> Task input
*** Begin section ***

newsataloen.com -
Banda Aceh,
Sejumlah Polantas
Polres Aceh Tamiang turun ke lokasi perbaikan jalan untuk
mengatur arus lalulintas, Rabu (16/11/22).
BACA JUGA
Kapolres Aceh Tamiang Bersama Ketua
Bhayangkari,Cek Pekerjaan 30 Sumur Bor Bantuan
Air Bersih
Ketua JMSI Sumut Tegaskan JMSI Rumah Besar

*** End section ***

> Task description
Print every line of the listing shown above, exactly.

> Task answer
newsataloen.com -
Banda Aceh,
Sejumlah Polantas
Polres Aceh Tamiang turun ke lokasi perbaikan jalan untuk
mengatur arus lalulintas, Rabu (16/11/22).
BACA JUGA
Kapolres Aceh Tamiang Bersama Ketua
Bhayangkari,Cek Pekerjaan 30 Sumur Bor Bantuan
Air Bersih
Ketua JMSI Sumut Tegaskan JMSI Rumah Besar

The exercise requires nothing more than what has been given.